Instructions to follow: Output the data word for word, dropping every image.

Design files in plain text
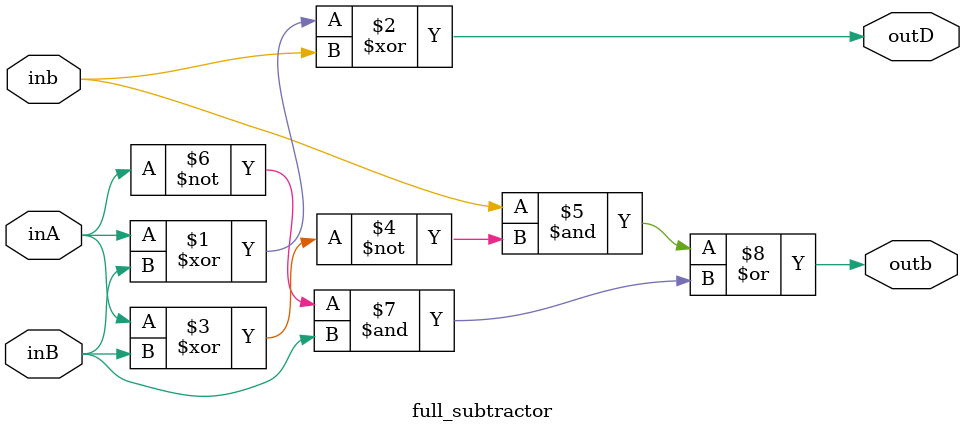
<source format=v>
`timescale 1ns / 1ps

module full_subtractor(inA, inB, inb, outD, outb);

input inA, inB, inb;
output outD, outb;

assign outD=inA^inB^inb;
assign outb=(inb&(~(inA^inB)))|((~inA)&inB);

endmodule

</source>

Expected answer:
<source format=v>
`timescale 1ns / 1ps

module full_subtractor(inA, inB, inb, outD, outb);

input inA, inB, inb;
output outD, outb;

assign outD=inA^inB^inb;
assign outb=(inb&(~(inA^inB)))|((~inA)&inB);

endmodule

</source>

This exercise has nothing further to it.